Exercise directions:
A precise reproduction of every record below is needed, minus the pictures.

[[ Data shown, beginning ]]

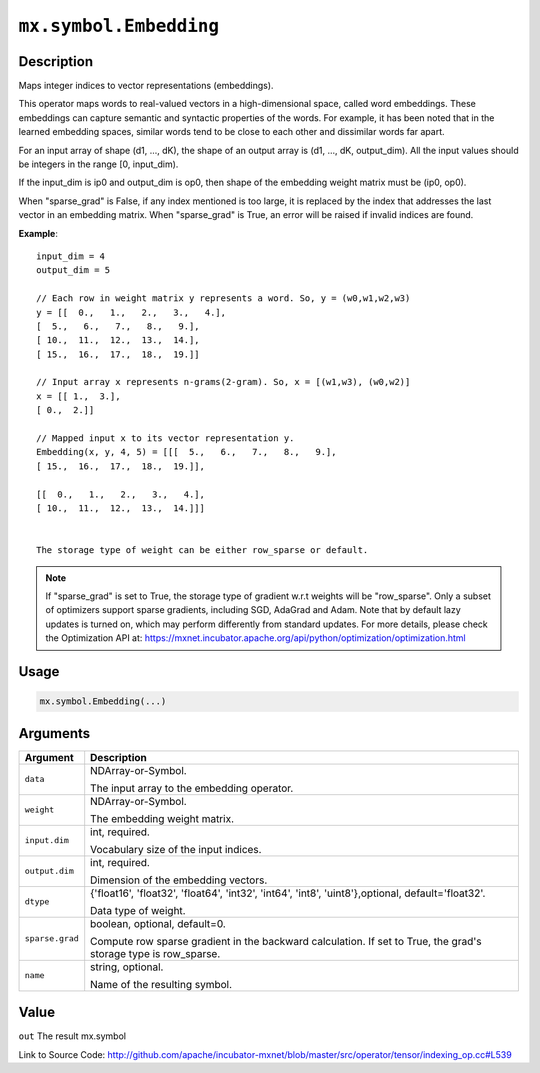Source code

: 

``mx.symbol.Embedding``
==============================================

Description
----------------------

Maps integer indices to vector representations (embeddings).

This operator maps words to real-valued vectors in a high-dimensional space,
called word embeddings. These embeddings can capture semantic and syntactic properties of the words.
For example, it has been noted that in the learned embedding spaces, similar words tend
to be close to each other and dissimilar words far apart.

For an input array of shape (d1, ..., dK),
the shape of an output array is (d1, ..., dK, output_dim).
All the input values should be integers in the range [0, input_dim).

If the input_dim is ip0 and output_dim is op0, then shape of the embedding weight matrix must be
(ip0, op0).

When "sparse_grad" is False, if any index mentioned is too large, it is replaced by the index that
addresses the last vector in an embedding matrix.
When "sparse_grad" is True, an error will be raised if invalid indices are found.


**Example**::

	 
	 input_dim = 4
	 output_dim = 5
	 
	 // Each row in weight matrix y represents a word. So, y = (w0,w1,w2,w3)
	 y = [[  0.,   1.,   2.,   3.,   4.],
	 [  5.,   6.,   7.,   8.,   9.],
	 [ 10.,  11.,  12.,  13.,  14.],
	 [ 15.,  16.,  17.,  18.,  19.]]
	 
	 // Input array x represents n-grams(2-gram). So, x = [(w1,w3), (w0,w2)]
	 x = [[ 1.,  3.],
	 [ 0.,  2.]]
	 
	 // Mapped input x to its vector representation y.
	 Embedding(x, y, 4, 5) = [[[  5.,   6.,   7.,   8.,   9.],
	 [ 15.,  16.,  17.,  18.,  19.]],
	 
	 [[  0.,   1.,   2.,   3.,   4.],
	 [ 10.,  11.,  12.,  13.,  14.]]]
	 
	 
	 The storage type of weight can be either row_sparse or default.
	 

.. note::

	 If "sparse_grad" is set to True, the storage type of gradient w.r.t weights will be
	 "row_sparse". Only a subset of optimizers support sparse gradients, including SGD, AdaGrad
	 and Adam. Note that by default lazy updates is turned on, which may perform differently
	 from standard updates. For more details, please check the Optimization API at:
	 https://mxnet.incubator.apache.org/api/python/optimization/optimization.html
	 
	 
	 

Usage
----------

.. code:: r

	mx.symbol.Embedding(...)

Arguments
------------------

+----------------------------------------+------------------------------------------------------------+
| Argument                               | Description                                                |
+========================================+============================================================+
| ``data``                               | NDArray-or-Symbol.                                         |
|                                        |                                                            |
|                                        | The input array to the embedding operator.                 |
+----------------------------------------+------------------------------------------------------------+
| ``weight``                             | NDArray-or-Symbol.                                         |
|                                        |                                                            |
|                                        | The embedding weight matrix.                               |
+----------------------------------------+------------------------------------------------------------+
| ``input.dim``                          | int, required.                                             |
|                                        |                                                            |
|                                        | Vocabulary size of the input indices.                      |
+----------------------------------------+------------------------------------------------------------+
| ``output.dim``                         | int, required.                                             |
|                                        |                                                            |
|                                        | Dimension of the embedding vectors.                        |
+----------------------------------------+------------------------------------------------------------+
| ``dtype``                              | {'float16', 'float32', 'float64', 'int32', 'int64',        |
|                                        | 'int8', 'uint8'},optional,                                 |
|                                        | default='float32'.                                         |
|                                        |                                                            |
|                                        | Data type of weight.                                       |
+----------------------------------------+------------------------------------------------------------+
| ``sparse.grad``                        | boolean, optional, default=0.                              |
|                                        |                                                            |
|                                        | Compute row sparse gradient in the backward calculation.   |
|                                        | If set to True, the grad's storage type is                 |
|                                        | row_sparse.                                                |
+----------------------------------------+------------------------------------------------------------+
| ``name``                               | string, optional.                                          |
|                                        |                                                            |
|                                        | Name of the resulting symbol.                              |
+----------------------------------------+------------------------------------------------------------+

Value
----------

``out`` The result mx.symbol


Link to Source Code: http://github.com/apache/incubator-mxnet/blob/master/src/operator/tensor/indexing_op.cc#L539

[[ Data shown, end ]]

Exercise answer:
Source code

: 

``mx.symbol.Embedding``
==============================================

Description
----------------------

Maps integer indices to vector representations (embeddings).

This operator maps words to real-valued vectors in a high-dimensional space,
called word embeddings. These embeddings can capture semantic and syntactic properties of the words.
For example, it has been noted that in the learned embedding spaces, similar words tend
to be close to each other and dissimilar words far apart.

For an input array of shape (d1, ..., dK),
the shape of an output array is (d1, ..., dK, output_dim).
All the input values should be integers in the range [0, input_dim).

If the input_dim is ip0 and output_dim is op0, then shape of the embedding weight matrix must be
(ip0, op0).

When "sparse_grad" is False, if any index mentioned is too large, it is replaced by the index that
addresses the last vector in an embedding matrix.
When "sparse_grad" is True, an error will be raised if invalid indices are found.


**Example**::

	 
	 input_dim = 4
	 output_dim = 5
	 
	 // Each row in weight matrix y represents a word. So, y = (w0,w1,w2,w3)
	 y = [[  0.,   1.,   2.,   3.,   4.],
	 [  5.,   6.,   7.,   8.,   9.],
	 [ 10.,  11.,  12.,  13.,  14.],
	 [ 15.,  16.,  17.,  18.,  19.]]
	 
	 // Input array x represents n-grams(2-gram). So, x = [(w1,w3), (w0,w2)]
	 x = [[ 1.,  3.],
	 [ 0.,  2.]]
	 
	 // Mapped input x to its vector representation y.
	 Embedding(x, y, 4, 5) = [[[  5.,   6.,   7.,   8.,   9.],
	 [ 15.,  16.,  17.,  18.,  19.]],
	 
	 [[  0.,   1.,   2.,   3.,   4.],
	 [ 10.,  11.,  12.,  13.,  14.]]]
	 
	 
	 The storage type of weight can be either row_sparse or default.
	 

.. note::

	 If "sparse_grad" is set to True, the storage type of gradient w.r.t weights will be
	 "row_sparse". Only a subset of optimizers support sparse gradients, including SGD, AdaGrad
	 and Adam. Note that by default lazy updates is turned on, which may perform differently
	 from standard updates. For more details, please check the Optimization API at:
	 https://mxnet.incubator.apache.org/api/python/optimization/optimization.html
	 
	 
	 

Usage
----------

.. code:: r

	mx.symbol.Embedding(...)

Arguments
------------------

+----------------------------------------+------------------------------------------------------------+
| Argument                               | Description                                                |
+========================================+============================================================+
| ``data``                               | NDArray-or-Symbol.                                         |
|                                        |                                                            |
|                                        | The input array to the embedding operator.                 |
+----------------------------------------+------------------------------------------------------------+
| ``weight``                             | NDArray-or-Symbol.                                         |
|                                        |                                                            |
|                                        | The embedding weight matrix.                               |
+----------------------------------------+------------------------------------------------------------+
| ``input.dim``                          | int, required.                                             |
|                                        |                                                            |
|                                        | Vocabulary size of the input indices.                      |
+----------------------------------------+------------------------------------------------------------+
| ``output.dim``                         | int, required.                                             |
|                                        |                                                            |
|                                        | Dimension of the embedding vectors.                        |
+----------------------------------------+------------------------------------------------------------+
| ``dtype``                              | {'float16', 'float32', 'float64', 'int32', 'int64',        |
|                                        | 'int8', 'uint8'},optional,                                 |
|                                        | default='float32'.                                         |
|                                        |                                                            |
|                                        | Data type of weight.                                       |
+----------------------------------------+------------------------------------------------------------+
| ``sparse.grad``                        | boolean, optional, default=0.                              |
|                                        |                                                            |
|                                        | Compute row sparse gradient in the backward calculation.   |
|                                        | If set to True, the grad's storage type is                 |
|                                        | row_sparse.                                                |
+----------------------------------------+------------------------------------------------------------+
| ``name``                               | string, optional.                                          |
|                                        |                                                            |
|                                        | Name of the resulting symbol.                              |
+----------------------------------------+------------------------------------------------------------+

Value
----------

``out`` The result mx.symbol


Link to Source Code: http://github.com/apache/incubator-mxnet/blob/master/src/operator/tensor/indexing_op.cc#L539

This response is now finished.